The cancerous cells in the two areas also showed different levels of gene expression. In the ear, the researchers observed a substantial amount of gene upregulation that dovetails with BCC formation, including an increase in the Hedgehog protein and changes in extracellular matrix-related proteins, but these changes in gene expression did not exist in the back. Similarly, increased inflammation was found only in the ear after SmoM2 cells were introduced. The cancer cells were growing and proliferating, but they were not behaving like cancer.
A question of collagen
The researchers noted only a few proteins that were more abundant in the back than the skin tissue. Two of them were related to collagen formation. Collagen is considerably thicker in the backs than the ears of mice, and their skin is substantially thicker. The researchers surmise that this stiffness is the reason why the cancer cells are unable to form tumors.

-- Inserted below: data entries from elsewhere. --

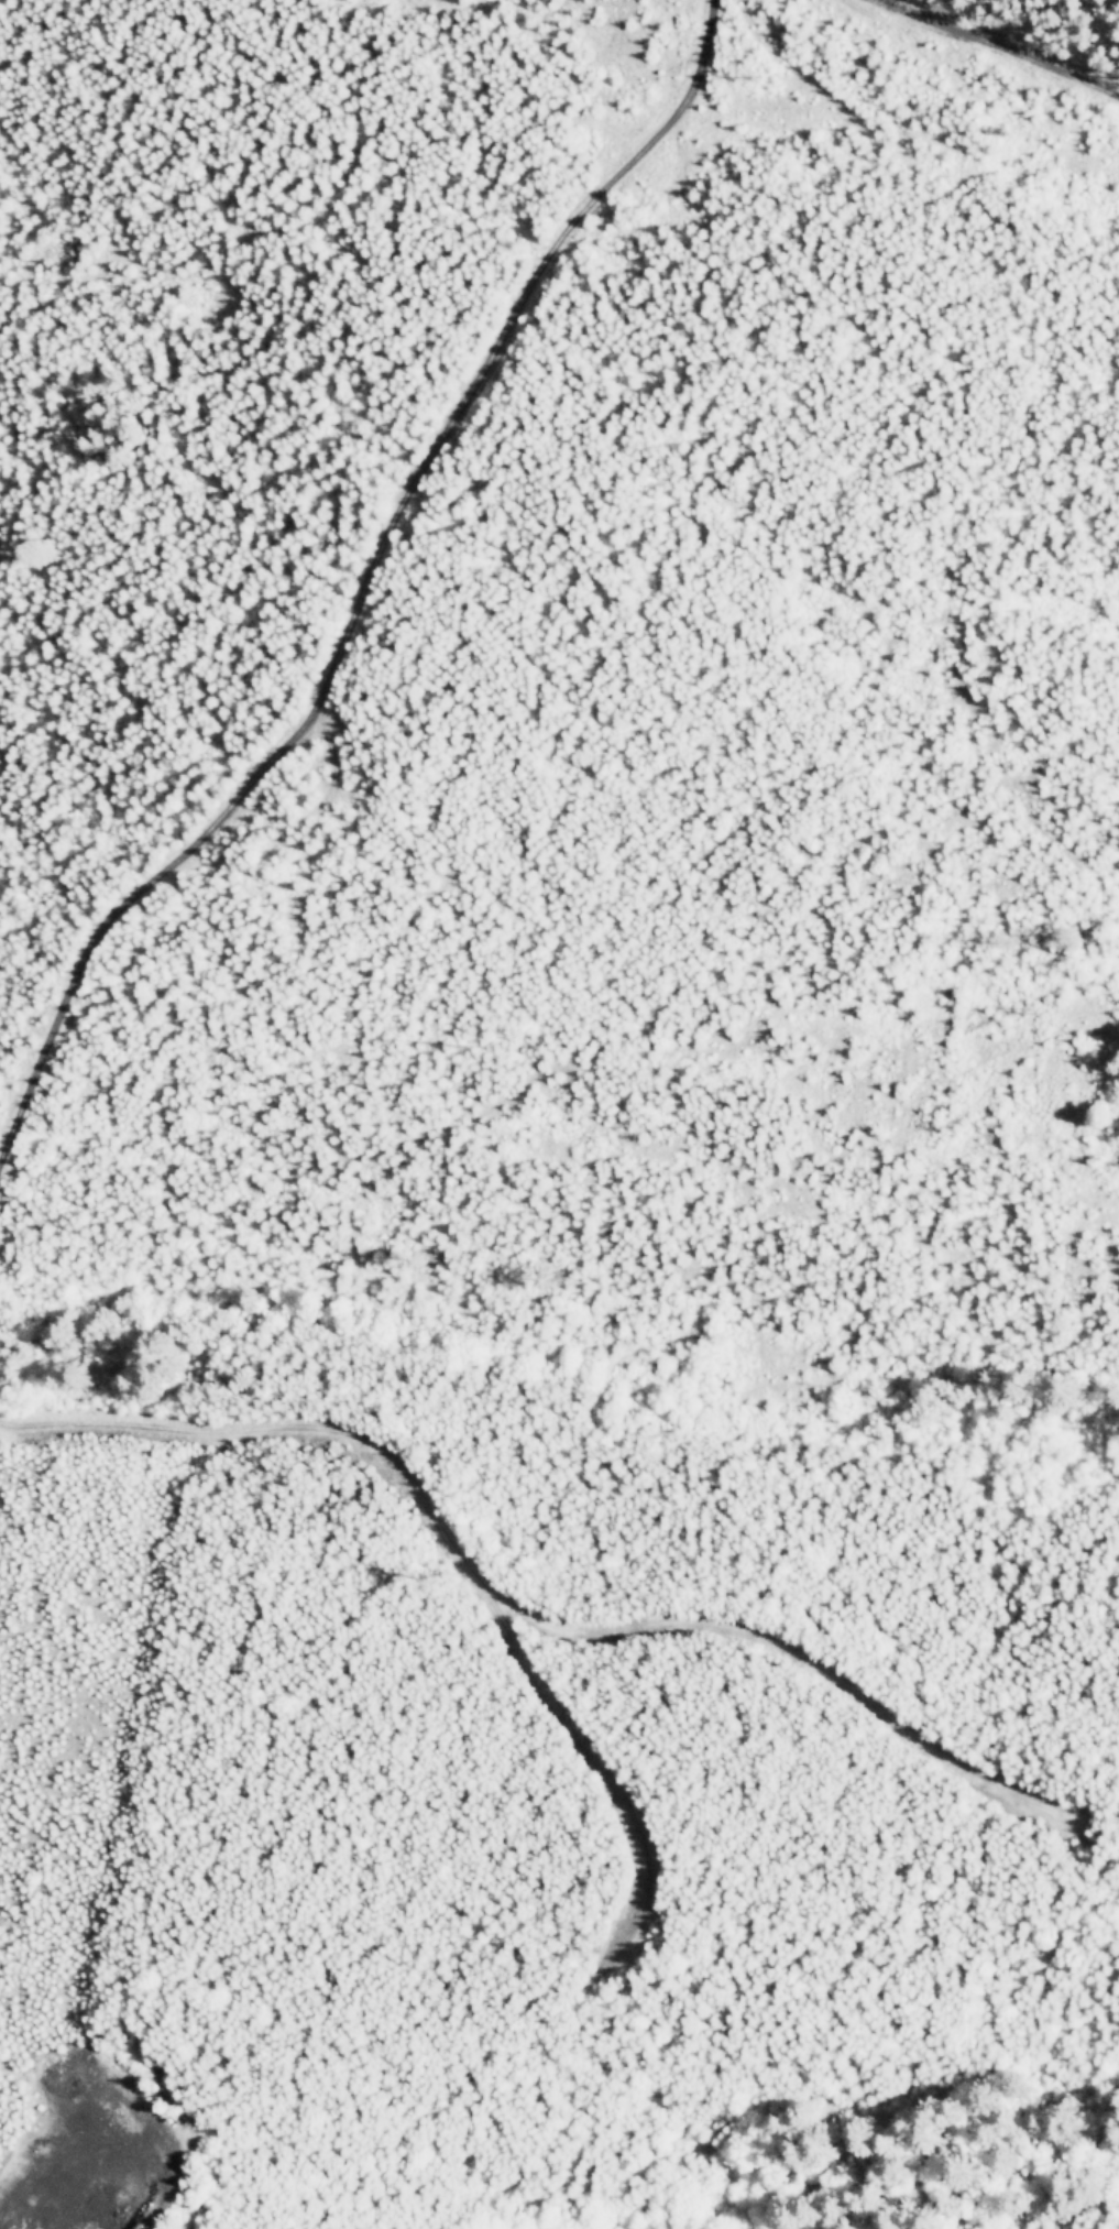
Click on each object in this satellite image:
road: (983, 43)
road: (787, 68)
road: (367, 581)
road: (595, 805)
road: (735, 837)

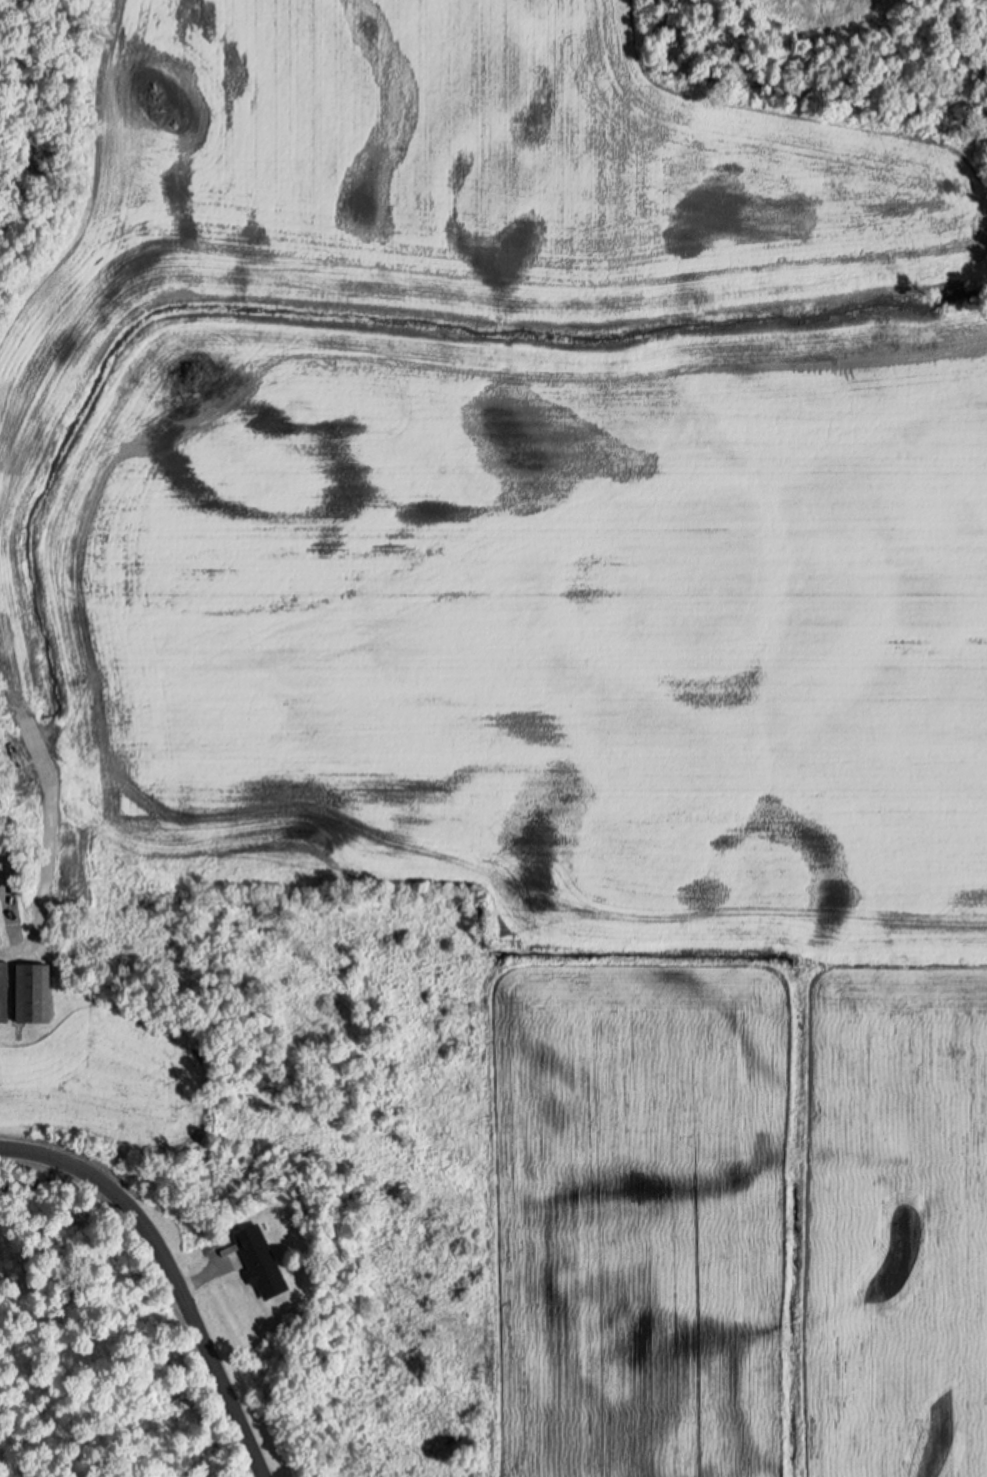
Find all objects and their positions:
building: (3, 991)
building: (29, 992)
building: (262, 1270)
road: (171, 1272)

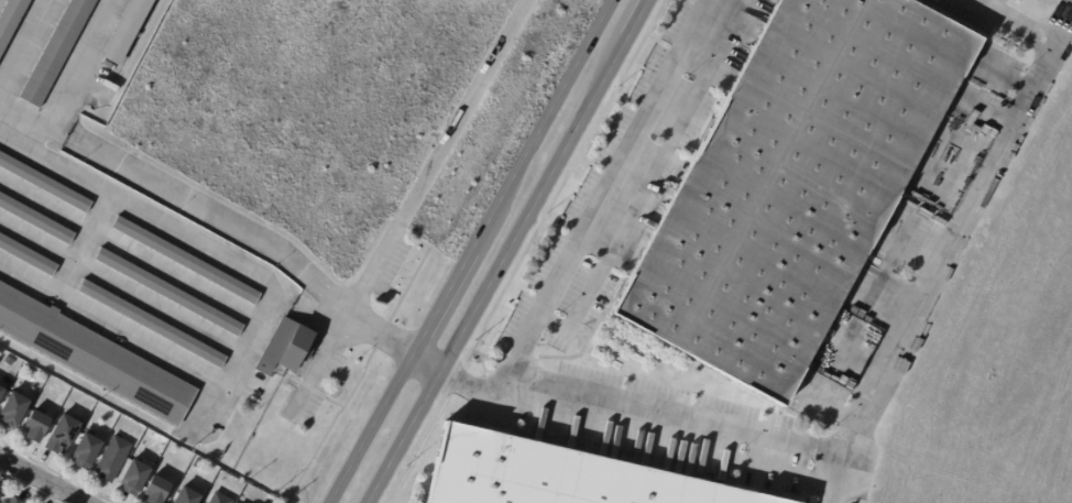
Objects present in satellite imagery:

These results were bolstered by more in-depth studies. The ear tissue of mice varies in thickness, and SmoM2 was less able to invade the more collagen-dense regions. Similarly, and critically, mice older than 18 months begin to lose collagen thickness in the same way as elderly humans. As expected, SmoM2 cells readily formed BCC in the backs of aged mice. Exposure to ultraviolet radiation, which depletes collagen, was found to have similar effects.
While this was not a human study, and human carcinomas may not always behave the same way as in mice, the researchers note that BCC increases with age in people as well. Further research will need to be done to determine how much collagen thickness affects the growth of this cancer and if collagen-improving treatments can help to prevent it.
Literature
[1] Blanpain, C., & Simons, B. D. (2013). Unravelling stem cell dynamics by lineage tracing. Nature reviews Molecular cell biology, 14(8), 489-502.
[2] Epstein, E. H. (2008). Basal cell carcinomas: attack of the hedgehog. Nature Reviews Cancer, 8(10), 743-754.
[3] Youssef, K. K., Van Keymeulen, A., Lapouge, G., Beck, B., Michaux, C., Achouri, Y., … & Blanpain, C. (2010). Identification of the cell lineage at the origin of basal cell carcinoma. Nature cell biology, 12(3), 299-305.
[4] Kakiuchi, N., & Ogawa, S. (2021). Clonal expansion in non-cancer tissues. Nature Reviews Cancer, 21(4), 239-256.
[5] Sánchez-Danés, A., Hannezo, E., Larsimont, J. C., Liagre, M., Youssef, K. K., Simons, B. D., & Blanpain, C. (2016). Defining the clonal dynamics leading to mouse skin tumour initiation. Nature, 536(7616), 298-303.